◆ **RECORDS SUPPLIED**
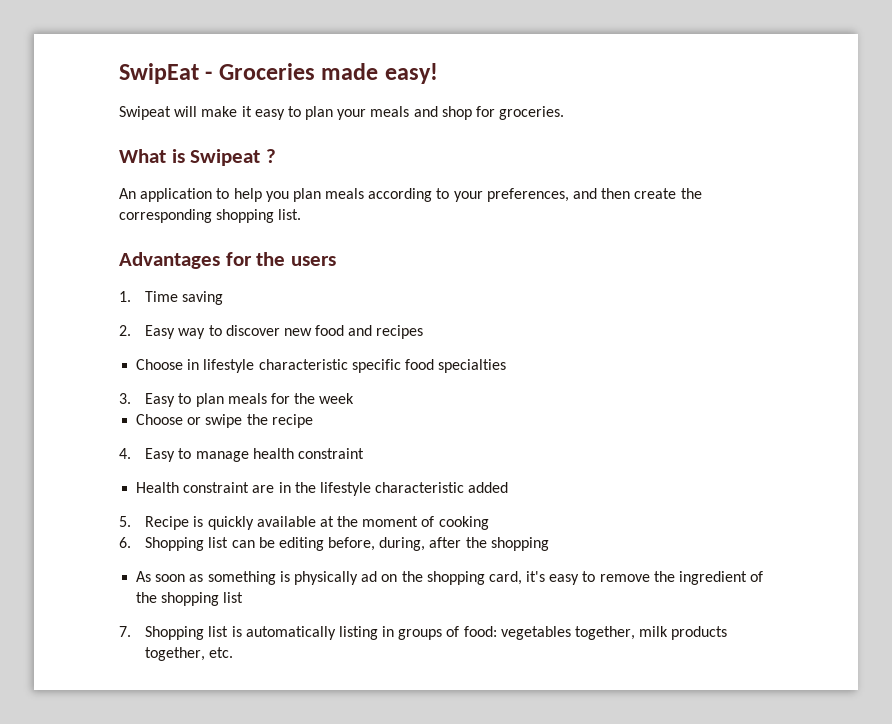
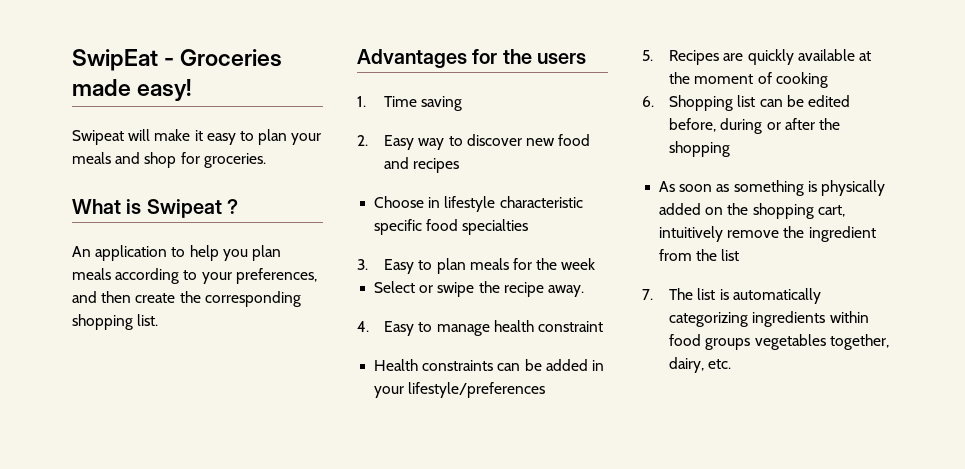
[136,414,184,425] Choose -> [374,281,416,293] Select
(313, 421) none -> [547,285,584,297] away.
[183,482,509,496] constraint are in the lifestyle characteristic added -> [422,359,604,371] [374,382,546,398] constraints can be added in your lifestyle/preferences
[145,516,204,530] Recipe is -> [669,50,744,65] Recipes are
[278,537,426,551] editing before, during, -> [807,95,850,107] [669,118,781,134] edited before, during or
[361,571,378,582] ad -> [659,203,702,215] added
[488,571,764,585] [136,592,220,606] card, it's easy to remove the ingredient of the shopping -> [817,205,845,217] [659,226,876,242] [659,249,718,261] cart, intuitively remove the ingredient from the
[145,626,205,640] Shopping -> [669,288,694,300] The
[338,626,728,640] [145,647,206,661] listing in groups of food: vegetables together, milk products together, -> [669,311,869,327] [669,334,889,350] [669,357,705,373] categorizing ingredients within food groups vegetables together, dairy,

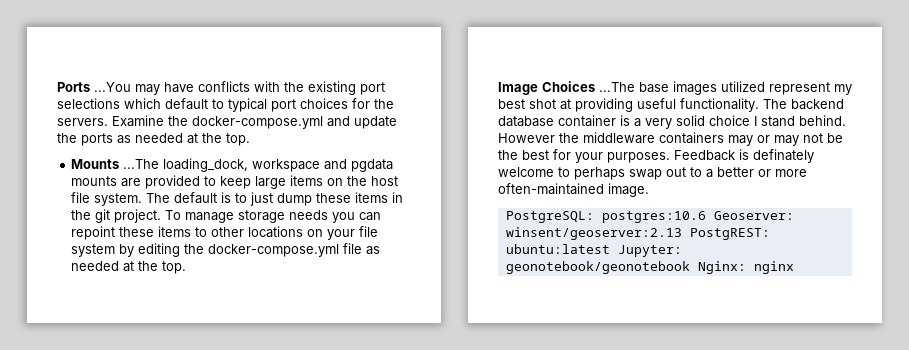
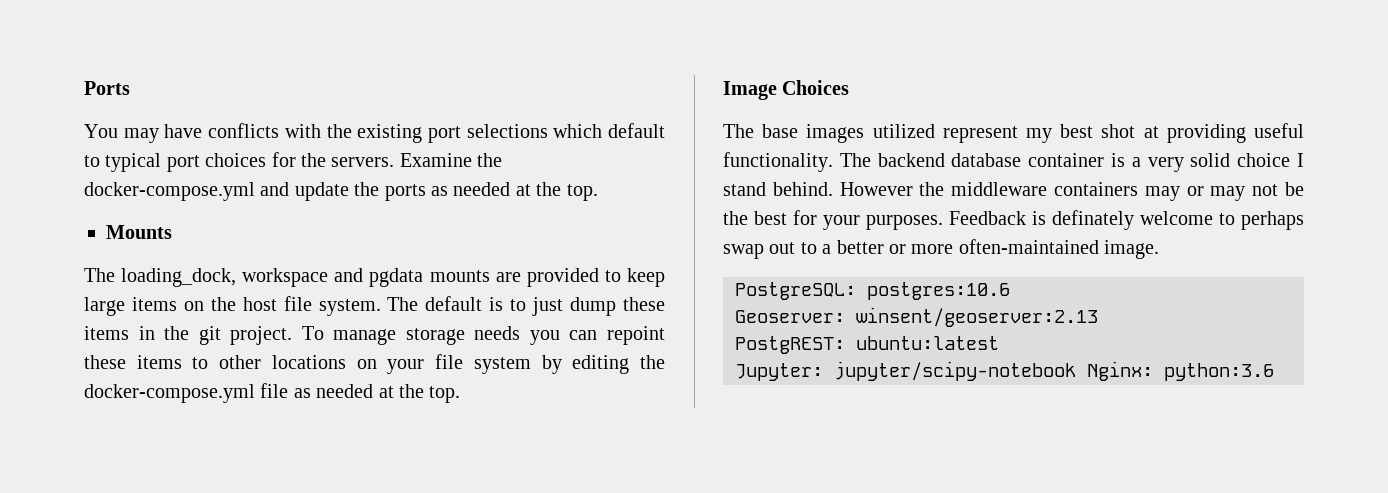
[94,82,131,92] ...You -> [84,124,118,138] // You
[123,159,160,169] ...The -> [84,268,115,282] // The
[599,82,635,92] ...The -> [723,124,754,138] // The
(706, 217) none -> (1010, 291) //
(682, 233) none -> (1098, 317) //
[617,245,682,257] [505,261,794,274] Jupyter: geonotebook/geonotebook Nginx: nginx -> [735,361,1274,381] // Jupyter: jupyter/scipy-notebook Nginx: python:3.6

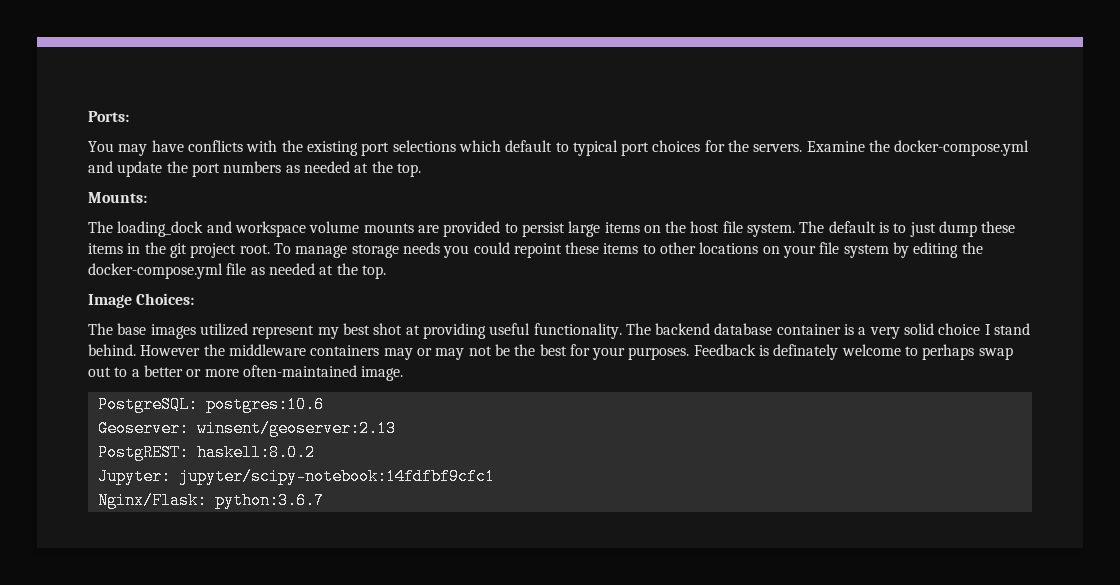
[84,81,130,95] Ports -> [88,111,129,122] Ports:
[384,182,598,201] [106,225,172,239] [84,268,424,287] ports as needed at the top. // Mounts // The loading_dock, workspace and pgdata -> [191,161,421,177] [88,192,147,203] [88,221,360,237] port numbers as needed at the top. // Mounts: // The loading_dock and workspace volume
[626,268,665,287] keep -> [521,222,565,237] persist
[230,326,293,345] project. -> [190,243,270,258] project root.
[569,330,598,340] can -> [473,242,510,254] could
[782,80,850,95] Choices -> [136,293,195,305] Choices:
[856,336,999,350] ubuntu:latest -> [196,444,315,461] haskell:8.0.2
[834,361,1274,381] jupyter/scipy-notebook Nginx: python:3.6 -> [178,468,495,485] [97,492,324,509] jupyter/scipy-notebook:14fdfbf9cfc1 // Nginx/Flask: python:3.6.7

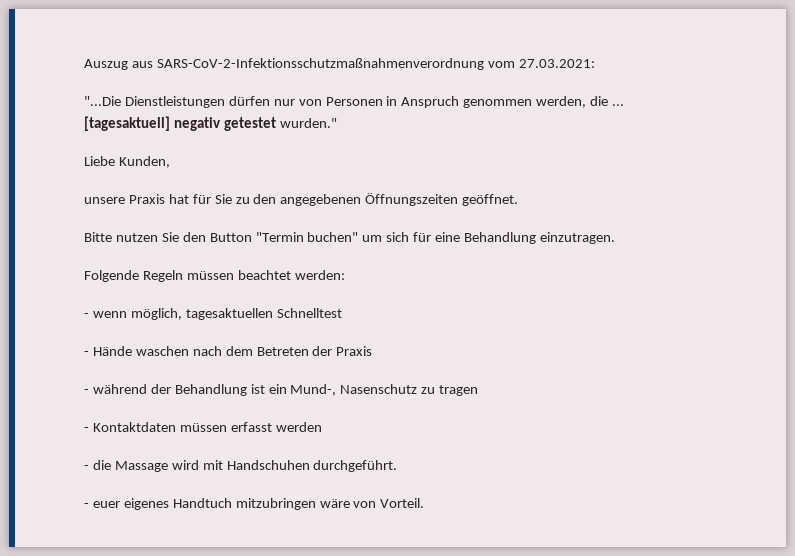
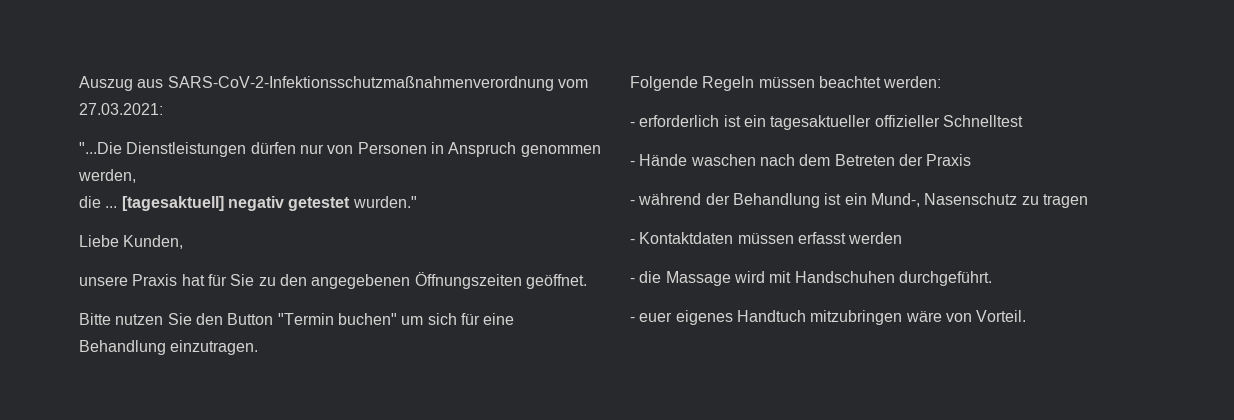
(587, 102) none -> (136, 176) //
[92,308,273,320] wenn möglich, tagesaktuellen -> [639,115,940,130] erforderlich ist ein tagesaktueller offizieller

◆ **TASK**
Print the material again word for word. Please drop every picture.

◆ **ANSWER TO THIS PROBLEM**
[136,414,184,425] Choose -> [374,281,416,293] Select
(313, 421) none -> [547,285,584,297] away.
[183,482,509,496] constraint are in the lifestyle characteristic added -> [422,359,604,371] [374,382,546,398] constraints can be added in your lifestyle/preferences
[145,516,204,530] Recipe is -> [669,50,744,65] Recipes are
[278,537,426,551] editing before, during, -> [807,95,850,107] [669,118,781,134] edited before, during or
[361,571,378,582] ad -> [659,203,702,215] added
[488,571,764,585] [136,592,220,606] card, it's easy to remove the ingredient of the shopping -> [817,205,845,217] [659,226,876,242] [659,249,718,261] cart, intuitively remove the ingredient from the
[145,626,205,640] Shopping -> [669,288,694,300] The
[338,626,728,640] [145,647,206,661] listing in groups of food: vegetables together, milk products together, -> [669,311,869,327] [669,334,889,350] [669,357,705,373] categorizing ingredients within food groups vegetables together, dairy,

[94,82,131,92] ...You -> [84,124,118,138] // You
[123,159,160,169] ...The -> [84,268,115,282] // The
[599,82,635,92] ...The -> [723,124,754,138] // The
(706, 217) none -> (1010, 291) //
(682, 233) none -> (1098, 317) //
[617,245,682,257] [505,261,794,274] Jupyter: geonotebook/geonotebook Nginx: nginx -> [735,361,1274,381] // Jupyter: jupyter/scipy-notebook Nginx: python:3.6

[84,81,130,95] Ports -> [88,111,129,122] Ports:
[384,182,598,201] [106,225,172,239] [84,268,424,287] ports as needed at the top. // Mounts // The loading_dock, workspace and pgdata -> [191,161,421,177] [88,192,147,203] [88,221,360,237] port numbers as needed at the top. // Mounts: // The loading_dock and workspace volume
[626,268,665,287] keep -> [521,222,565,237] persist
[230,326,293,345] project. -> [190,243,270,258] project root.
[569,330,598,340] can -> [473,242,510,254] could
[782,80,850,95] Choices -> [136,293,195,305] Choices:
[856,336,999,350] ubuntu:latest -> [196,444,315,461] haskell:8.0.2
[834,361,1274,381] jupyter/scipy-notebook Nginx: python:3.6 -> [178,468,495,485] [97,492,324,509] jupyter/scipy-notebook:14fdfbf9cfc1 // Nginx/Flask: python:3.6.7

(587, 102) none -> (136, 176) //
[92,308,273,320] wenn möglich, tagesaktuellen -> [639,115,940,130] erforderlich ist ein tagesaktueller offizieller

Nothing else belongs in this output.